_TEXT SHOWN_
-*-

For each mountain range (listed alphabetically), what is its elevation range, i.e., the elevation difference between the highest and lowest peaks?

In [21]:
%%sql
SELECT peak_range, Max(peak_elevation) - Min(peak_elevation) AS difference
FROM Peak
GROUP BY peak_range
ORDER BY peak_range;

54 rows affected.


peak_range,difference
Absaroka Range,304.0
Alaska Range,2551.5
Beartooth Mountains,0.0
Bighorn Mountains,0.0
Cascade Range,650.6
Chugach Mountains,355.0
Cimarron Range,0.0
Culebra Range,446.2
Deep Creek Range,0.0
Elk Mountains,643.2


## Part b (6 points)

What are the names of peaks scheduled for only one climbing trip?  It is irrelevant if anyone actually went on the climbing trip.

In [26]:
%%sql
SELECT peak_name
FROM Peak
INNER JOIN Climb ON Peak.peak_rank = Climb.peak_rank
GROUP BY peak_name
HAVING Count(*) = 1;

4 rows affected.


peak_name
Mount Blackburn
Culebra Peak
Little Costilla Peak
Mount Alverstone  (Boundary Point )


## Part c (12 points -- 6 points each query)

-*-

_DATA SUPPLIED_
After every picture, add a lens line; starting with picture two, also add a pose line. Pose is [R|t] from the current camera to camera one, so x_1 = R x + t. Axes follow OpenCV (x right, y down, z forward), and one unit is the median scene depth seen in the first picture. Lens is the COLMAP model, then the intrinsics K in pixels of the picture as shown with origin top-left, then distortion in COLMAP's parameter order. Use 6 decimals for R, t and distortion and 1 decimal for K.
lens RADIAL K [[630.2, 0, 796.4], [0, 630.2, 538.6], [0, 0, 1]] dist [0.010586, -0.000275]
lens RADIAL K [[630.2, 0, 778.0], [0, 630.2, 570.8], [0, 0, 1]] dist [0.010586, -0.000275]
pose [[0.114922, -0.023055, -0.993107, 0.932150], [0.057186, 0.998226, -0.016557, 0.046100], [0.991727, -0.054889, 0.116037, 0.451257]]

-*-

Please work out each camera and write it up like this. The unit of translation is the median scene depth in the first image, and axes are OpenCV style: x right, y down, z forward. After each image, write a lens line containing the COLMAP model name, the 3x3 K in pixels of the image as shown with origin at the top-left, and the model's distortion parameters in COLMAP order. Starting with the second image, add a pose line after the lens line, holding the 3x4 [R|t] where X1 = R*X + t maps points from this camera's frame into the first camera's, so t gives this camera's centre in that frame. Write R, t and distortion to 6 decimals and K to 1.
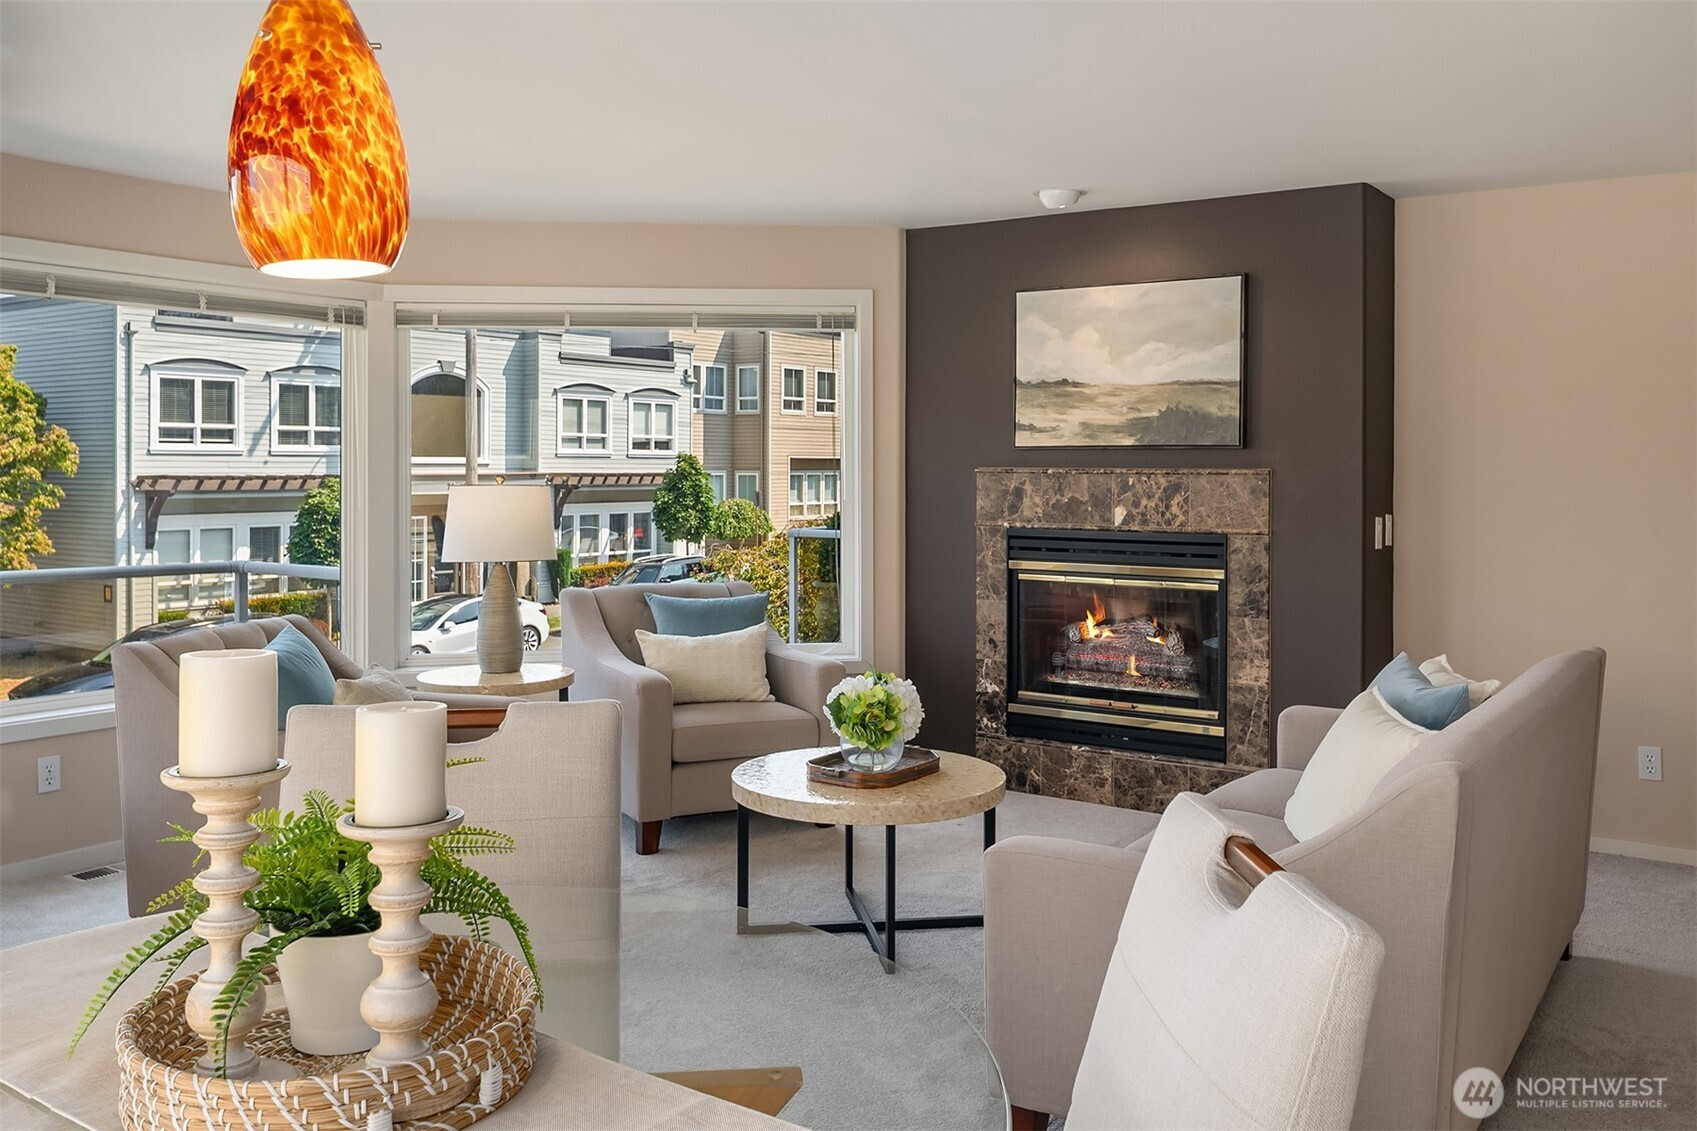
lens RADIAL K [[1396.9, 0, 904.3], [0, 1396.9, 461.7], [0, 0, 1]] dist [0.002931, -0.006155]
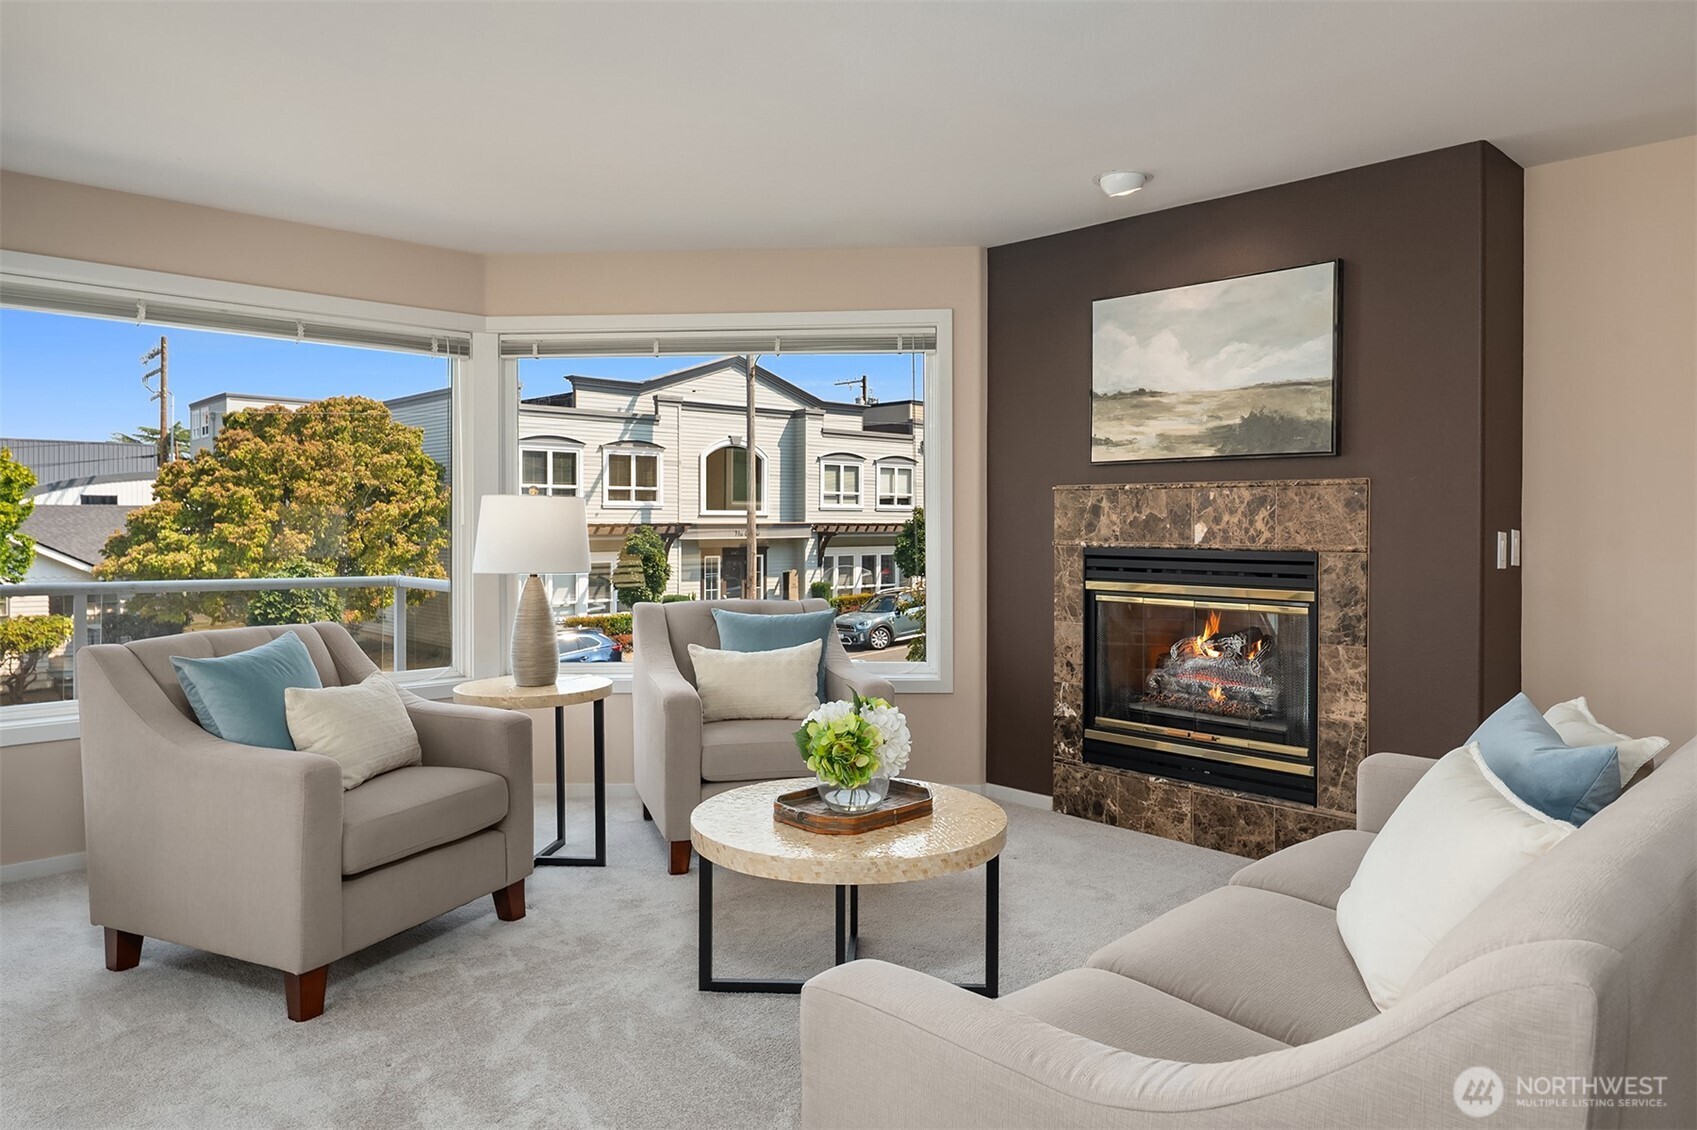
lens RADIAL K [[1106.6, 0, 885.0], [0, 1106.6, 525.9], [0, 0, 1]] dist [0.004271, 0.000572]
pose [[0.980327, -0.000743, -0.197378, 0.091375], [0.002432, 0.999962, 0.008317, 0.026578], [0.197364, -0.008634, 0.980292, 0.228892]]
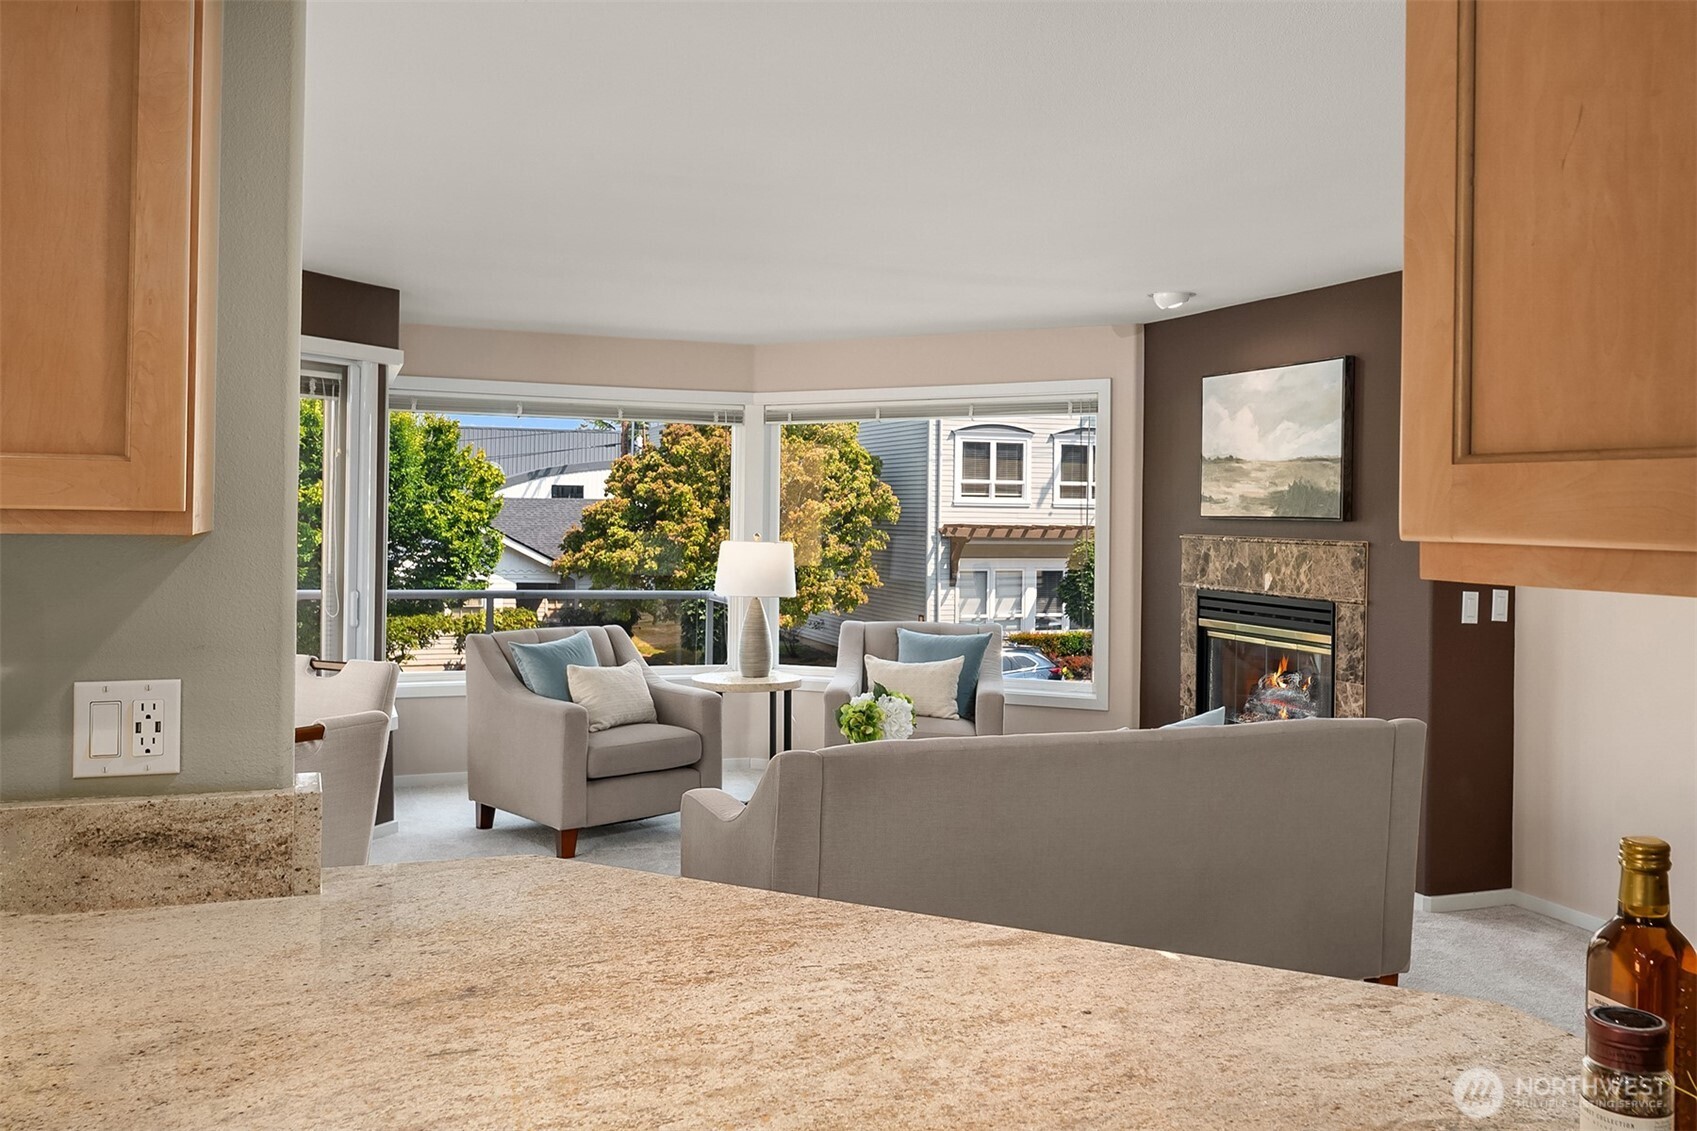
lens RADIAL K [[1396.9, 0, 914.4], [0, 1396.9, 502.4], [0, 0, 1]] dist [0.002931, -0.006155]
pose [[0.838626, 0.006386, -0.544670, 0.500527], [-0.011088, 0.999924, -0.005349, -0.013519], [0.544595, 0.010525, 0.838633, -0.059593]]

-*-

_CHECK YOUR UNDERSTANDING_
(A) Give everything in the listing from the line containing "After every picture, add" down to the line containing "-0.054889, 0.116037, 0.451257]]", both lines included, as a numbered list with blank lines omitted.
(B) Please carry the mountain peak SQL exercise forward from where it stops.
The mountain peak SQL exercise and the listing have nothing to do with each other.

_RESULTS BY TASK_
(A)
1. After every picture, add a lens line; starting with picture two, also add a pose line. Pose is [R|t] from the current camera to camera one, so x_1 = R x + t. Axes follow OpenCV (x right, y down, z forward), and one unit is the median scene depth seen in the first picture. Lens is the COLMAP model, then the intrinsics K in pixels of the picture as shown with origin top-left, then distortion in COLMAP's parameter order. Use 6 decimals for R, t and distortion and 1 decimal for K.
2. lens RADIAL K [[630.2, 0, 796.4], [0, 630.2, 538.6], [0, 0, 1]] dist [0.010586, -0.000275]
3. lens RADIAL K [[630.2, 0, 778.0], [0, 630.2, 570.8], [0, 0, 1]] dist [0.010586, -0.000275]
4. pose [[0.114922, -0.023055, -0.993107, 0.932150], [0.057186, 0.998226, -0.016557, 0.046100], [0.991727, -0.054889, 0.116037, 0.451257]]

(B)
For each range (listed alphabetically), what is the average height of the unclimbed peaks?  If a climb was scheduled, but no climber actually participated it, then the peak was not actually climbed then.  If a range has no unclimbed peaks, it should not be listed.

First, a version using set membership: `IN` or `NOT IN`.  You cannot use joins, (multi)set operations, or quantification.

In [38]:
%%sql
SELECT peak_range, AVG(peak_elevation) AS avg_range_unclimbed
FROM Peak
WHERE peak_rank NOT IN(
    SELECT peak_rank
    FROM Climb
    WHERE climb_id IN(
        SELECT climb_id
        FROM Participate
    )
)
GROUP BY peak_range
ORDER BY peak_range;

53 rows affected.


peak_range,avg_range_unclimbed
Absaroka Range,3819.46666666667
Alaska Range,3981.14285714286
Beartooth Mountains,3903.5
Bighorn Mountains,4013.3
Cascade Range,4153.06666666667
Chugach Mountains,3831.0
Cimarron Range,3793.3
Deep Creek Range,3686.0
Elk Mountains,4039.6625
Flat Tops,3767.7


Next, a version with set or multiset operations: `UNION`, `INTERSECT`, or `EXCEPT`, possibly with `... ALL`.  You can use one group of joins.  You cannot use set membership or quantification.

In [46]:
%%sql
SELECT peak_range, AVG(peak_elevation) AS avg_range_unclimbed
FROM (SELECT peak_rank
    FROM Peak
    EXCEPT
    SELECT peak_rank
    FROM Climb
    INNER JOIN Participate ON Climb.climb_id = Participate.climb_id) AS not_part(peak_rank)
INNER JOIN Peak ON Peak.peak_rank = not_part.peak_rank
GROUP BY peak_range
ORDER BY peak_range;

53 rows affected.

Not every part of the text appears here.